Mutant versions of FBW7 from T-ALL patients don't bind NICD.

A leukemia-associated signaling protein accumulates to dangerous levels when its own mutations shield it from degradation. Now, reports from O'Neil et al. (page 1813) and Thompson et al. (page 1825) identify outside forces that also lead to its buildup. Defects in proteasomal targeting, they find, can also trigger leukemia.

T cell acute lymphoblastic leukemia (T-ALL) is triggered by mutations in the NOTCH1 receptor. Once activated, this transmembrane protein is clipped to release its intracellular domain (NICD), which then activates the transcription of genes that goad stem cells to become T cells.

Many transformed T cells have too much NICD, as their NOTCH1 proteins carry mutations that protect them from proteasomal degradation. This increase sends many NOTCH1 targets, particularly oncogenes, into overdrive.

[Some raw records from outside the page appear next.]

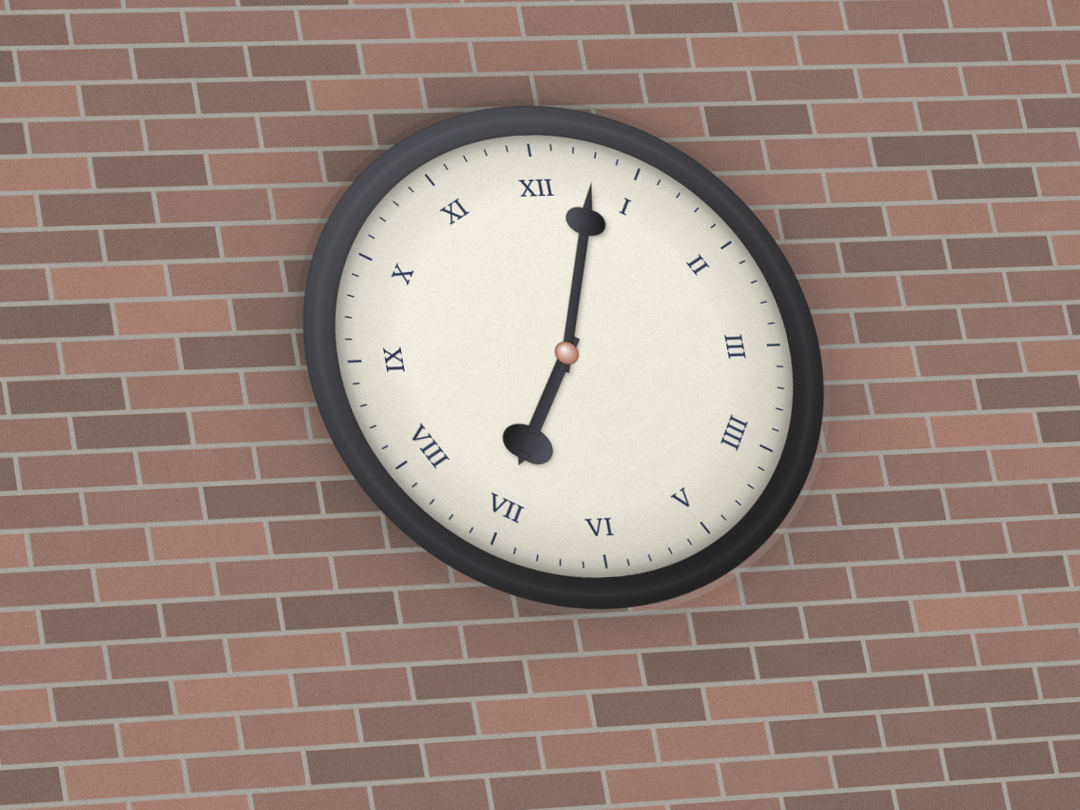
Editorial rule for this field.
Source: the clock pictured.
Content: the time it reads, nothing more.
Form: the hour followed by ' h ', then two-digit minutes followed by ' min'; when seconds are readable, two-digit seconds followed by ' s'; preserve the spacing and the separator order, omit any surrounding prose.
7 h 03 min
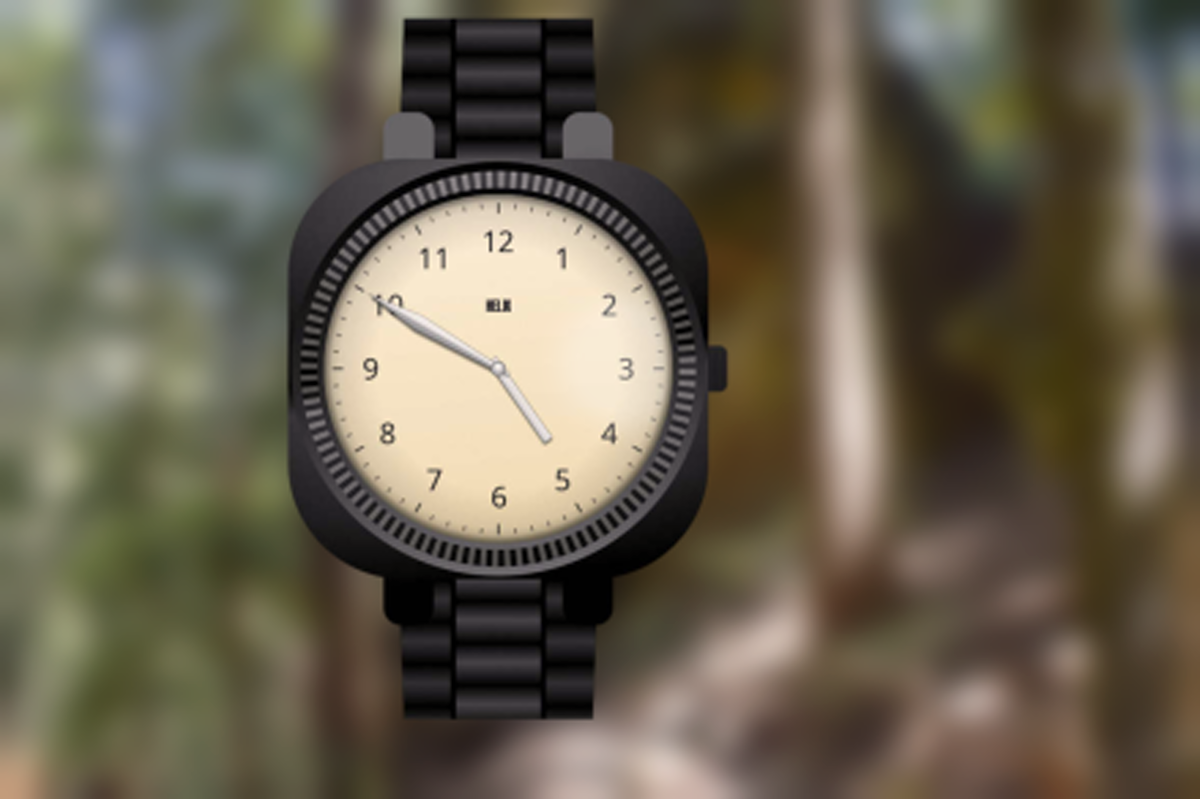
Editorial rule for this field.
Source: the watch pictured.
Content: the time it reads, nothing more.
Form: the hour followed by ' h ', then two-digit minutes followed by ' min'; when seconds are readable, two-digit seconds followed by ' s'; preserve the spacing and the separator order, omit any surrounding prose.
4 h 50 min
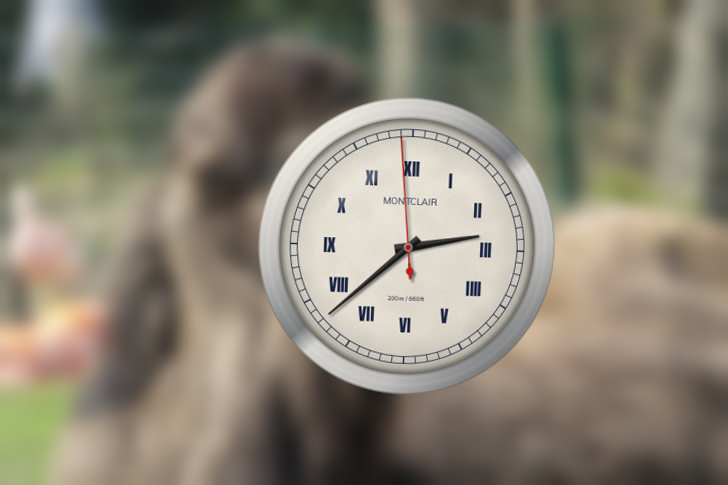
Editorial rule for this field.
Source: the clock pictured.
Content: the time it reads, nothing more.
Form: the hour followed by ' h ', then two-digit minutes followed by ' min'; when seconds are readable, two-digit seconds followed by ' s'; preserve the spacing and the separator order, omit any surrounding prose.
2 h 37 min 59 s
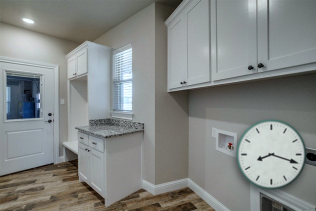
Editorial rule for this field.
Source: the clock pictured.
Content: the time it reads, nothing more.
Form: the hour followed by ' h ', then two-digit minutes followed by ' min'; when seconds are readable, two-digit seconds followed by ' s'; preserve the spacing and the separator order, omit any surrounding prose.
8 h 18 min
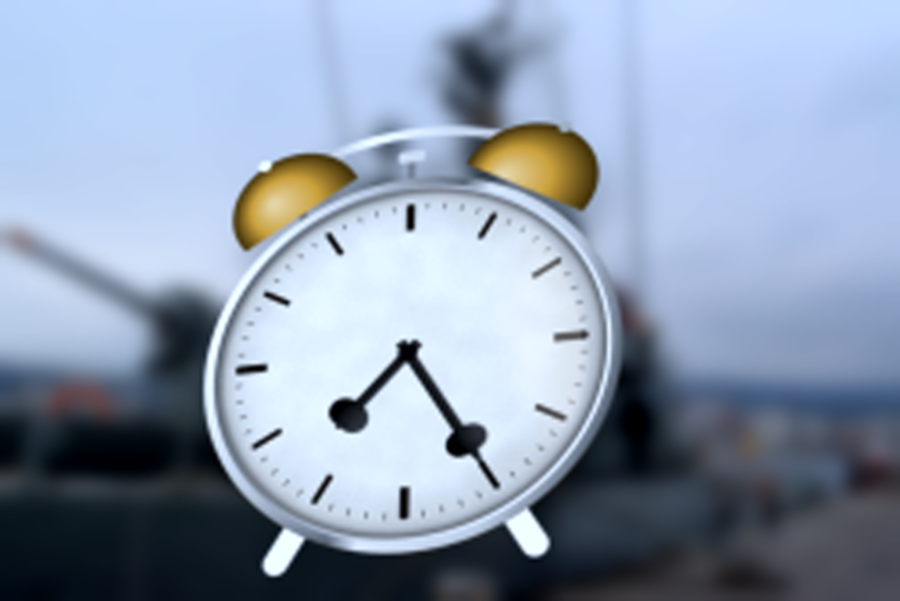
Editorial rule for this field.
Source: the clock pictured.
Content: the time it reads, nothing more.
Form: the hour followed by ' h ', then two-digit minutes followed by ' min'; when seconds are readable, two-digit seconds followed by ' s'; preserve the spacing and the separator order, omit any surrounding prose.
7 h 25 min
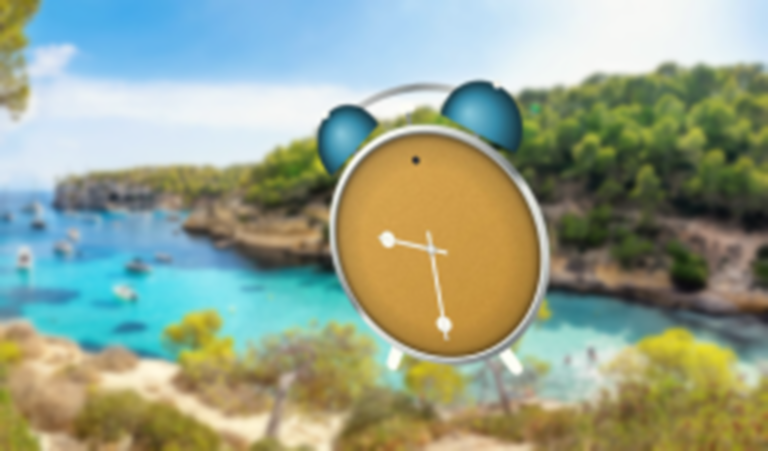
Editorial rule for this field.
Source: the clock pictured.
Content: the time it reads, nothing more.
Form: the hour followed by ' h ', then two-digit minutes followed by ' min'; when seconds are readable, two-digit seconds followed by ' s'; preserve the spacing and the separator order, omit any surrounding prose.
9 h 30 min
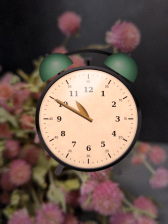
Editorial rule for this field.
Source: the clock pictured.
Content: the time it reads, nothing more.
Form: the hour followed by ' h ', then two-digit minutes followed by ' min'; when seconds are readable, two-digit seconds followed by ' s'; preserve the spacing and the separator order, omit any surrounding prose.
10 h 50 min
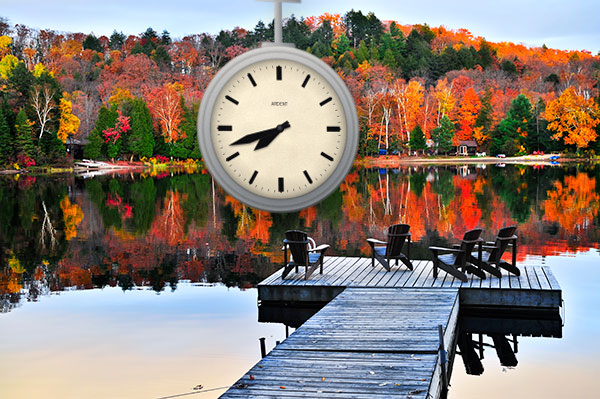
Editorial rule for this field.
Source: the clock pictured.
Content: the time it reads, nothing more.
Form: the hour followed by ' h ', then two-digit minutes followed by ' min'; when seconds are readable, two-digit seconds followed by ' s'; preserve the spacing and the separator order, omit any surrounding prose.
7 h 42 min
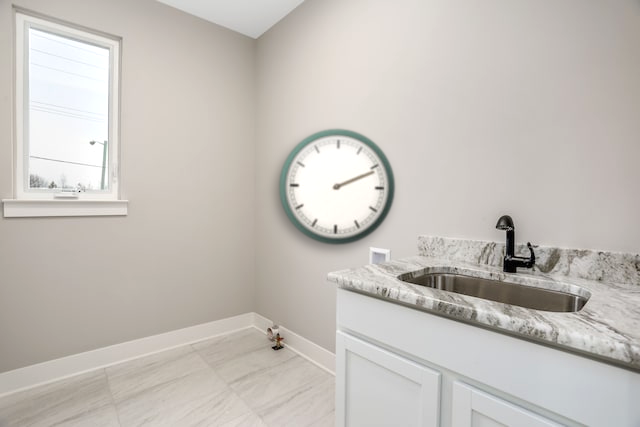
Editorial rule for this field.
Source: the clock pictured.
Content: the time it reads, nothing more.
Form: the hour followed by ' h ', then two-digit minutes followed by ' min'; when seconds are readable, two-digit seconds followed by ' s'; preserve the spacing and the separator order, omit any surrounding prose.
2 h 11 min
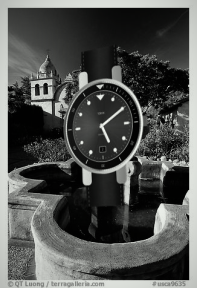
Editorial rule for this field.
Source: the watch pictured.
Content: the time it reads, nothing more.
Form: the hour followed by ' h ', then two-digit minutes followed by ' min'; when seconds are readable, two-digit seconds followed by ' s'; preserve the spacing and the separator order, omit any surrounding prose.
5 h 10 min
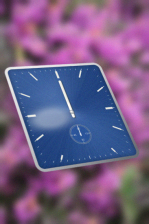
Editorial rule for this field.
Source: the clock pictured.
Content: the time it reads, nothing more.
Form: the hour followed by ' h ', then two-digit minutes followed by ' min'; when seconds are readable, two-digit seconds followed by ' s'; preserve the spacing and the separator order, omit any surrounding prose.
12 h 00 min
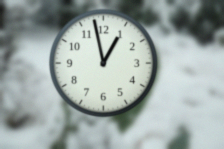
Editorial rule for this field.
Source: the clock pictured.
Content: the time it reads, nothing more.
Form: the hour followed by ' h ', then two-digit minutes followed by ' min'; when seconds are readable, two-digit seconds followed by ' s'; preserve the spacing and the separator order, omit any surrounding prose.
12 h 58 min
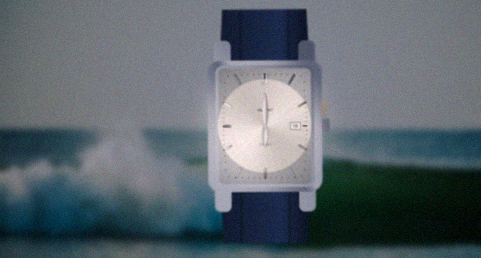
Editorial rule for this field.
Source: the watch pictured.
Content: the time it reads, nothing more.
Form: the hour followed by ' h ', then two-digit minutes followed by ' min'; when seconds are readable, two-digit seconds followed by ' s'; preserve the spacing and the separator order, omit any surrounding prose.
6 h 00 min
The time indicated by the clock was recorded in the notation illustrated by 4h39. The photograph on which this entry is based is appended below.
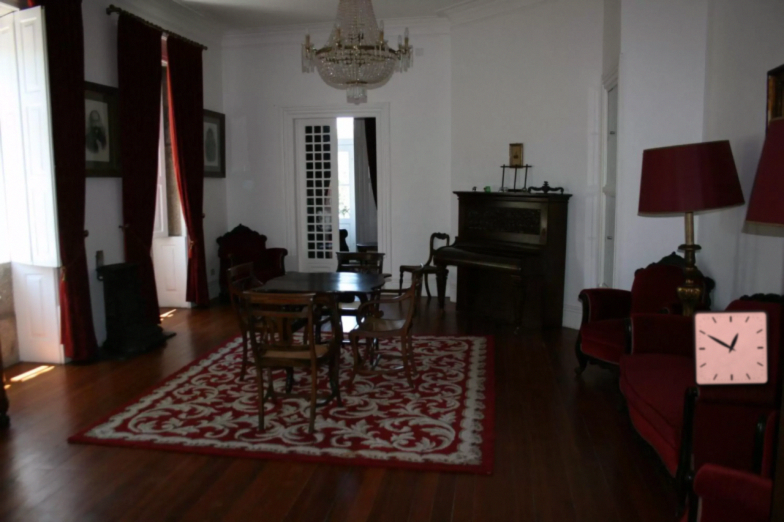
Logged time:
12h50
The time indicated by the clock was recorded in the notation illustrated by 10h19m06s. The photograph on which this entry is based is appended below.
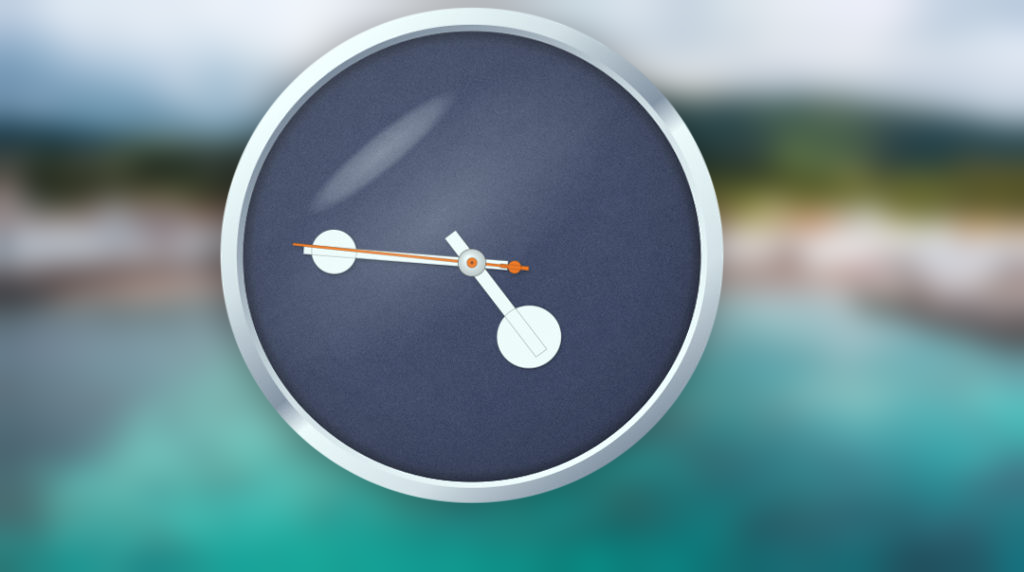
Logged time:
4h45m46s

The new reports show that NICD levels are also high in some leukemic cell lines that lack NOTCH1 mutations. The defect in these cells lay instead in an enzyme called FBW7, which normally ubiquitinates NOTCH1 so it is recognized by the proteasome. The mutated version, which was also found in some T-ALL patients, failed to bind and ubiquitinate NICD.

Thompson et al. also found that the dysfunctional FBW7 did not bind some of its other targets, such as c-Myc and cyclin-E—oncogenes that are turned on by NICD. This failure might account for the resistance of these cell lines to antileukemia drugs that prevent NOTCH1 receptor cleavage.